Os conflitos de baixa intensidade e a guerra permanente vieram para ficar. Sua escalada ainda recém está começando. Onde ocorrem causam grandes devastações, cidades são completamente destruídas, milhares de pessoas são obrigadas ao desabrigo forçado como refugiados apátridas em extensos acampamentos insalubres e a barbárie do culto ao deus canibal impera. O governo e o povo do país que acredita estar fora do alcance desses interesses hoje, não estudou devidamente a história do passado da humanidade. A razão do interesse das grandes corporações em estabelecer o caos longe de suas fronteiras tem como causa principal a dificuldade de se manter um “welfare state” onde abrigam suas matrizes. A explosão demográfica causada pela profilaxia forçada de epidemias e o alto índice de natalidade de antigas minorias e classes menos privilegiadas faz com que as projeções para o futuro das elites do planeta, mesmo que detenham mais de 50 % da riqueza do mundo seja no fim incerto. A guerra permanente e a crise permanente andam lado a lado. Quanto mais a crise aumenta com o desemprego de multidões pelo mundo todo provocado pela automação acelerada do capitalismo, mais as probabilidades de guerras convencionais e conflitos internos aumentam gerando a incerteza para os detentores do poder. Portanto é necessário eleger um inimigo externo para poder concentrar a atenção e o potencial agressivo das populações e até mesmo a divisão interna para incitar o ódio religioso e étnico. É necessário dirigir a natural delinquência juvenil contra um alvo comum e aproveitar os mais violentos nas forças de combate profissionais visando direcioná-los para fora de circulação do meio onde se situa a matriz. 

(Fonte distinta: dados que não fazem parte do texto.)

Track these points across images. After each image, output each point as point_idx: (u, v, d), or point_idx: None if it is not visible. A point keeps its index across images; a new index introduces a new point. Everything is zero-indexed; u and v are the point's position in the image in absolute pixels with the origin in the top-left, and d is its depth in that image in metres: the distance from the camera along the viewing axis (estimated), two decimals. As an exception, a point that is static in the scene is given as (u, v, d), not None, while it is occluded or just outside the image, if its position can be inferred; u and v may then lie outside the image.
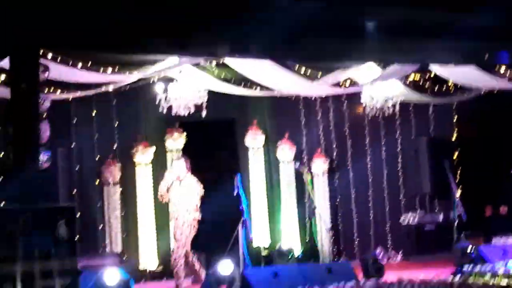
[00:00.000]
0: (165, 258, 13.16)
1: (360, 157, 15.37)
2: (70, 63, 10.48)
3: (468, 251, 11.45)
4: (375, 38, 11.71)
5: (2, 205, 9.12)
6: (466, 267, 10.73)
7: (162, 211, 13.42)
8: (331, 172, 14.94)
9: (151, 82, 12.30)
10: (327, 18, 11.18)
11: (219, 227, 13.27)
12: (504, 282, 9.29)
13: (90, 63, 10.77)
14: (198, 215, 11.47)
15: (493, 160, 14.55)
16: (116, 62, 11.43)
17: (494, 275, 9.86)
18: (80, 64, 10.59)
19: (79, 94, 11.94)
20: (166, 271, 12.85)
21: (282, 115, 14.79)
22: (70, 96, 12.02)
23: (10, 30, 9.30)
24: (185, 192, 11.40)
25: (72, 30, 9.95)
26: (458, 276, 10.16)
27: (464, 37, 12.00)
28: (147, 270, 12.98)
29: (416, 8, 11.65)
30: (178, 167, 11.52)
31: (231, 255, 11.91)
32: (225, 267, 10.47)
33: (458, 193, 13.00)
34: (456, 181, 13.70)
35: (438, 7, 11.80)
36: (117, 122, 13.23)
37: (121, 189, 13.21)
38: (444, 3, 11.83)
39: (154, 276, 12.95)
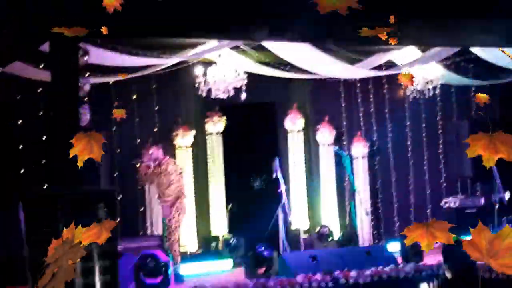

Não existem soluções fáceis, os tempos são de guerra em todos os quadrantes do mundo, a América do Sul, a África, o Oriente Próximo, e a Ásia são agora o alvo para os detentores do capital tentarem extrair a riqueza necessária para manter seu “status quo” que a cada dia mais se deteriora dentro das suas próprias fronteiras. A contrainformação, o massacre da mídia paga pelas grandes corporações contra as instituições politicas dos países ameaçados já ocorre cotidianamente, bem como, o estabelecimento pelos EUA e UE de sanções econômicas, ataques especulativos e derrubada dos preços de commodities e outras medidas de antecipação para a conflagração global irreversível. Cada vez mais novas polarizações surgem num planeta fortemente nuclearizado. Os sábios anciões que conviveram com grandes guerras humanas têm advertido o que pode acontecer em futuro próximo. Estaremos próximos de uma nova Idade das Trevas como ocorreu no mundo Antigo?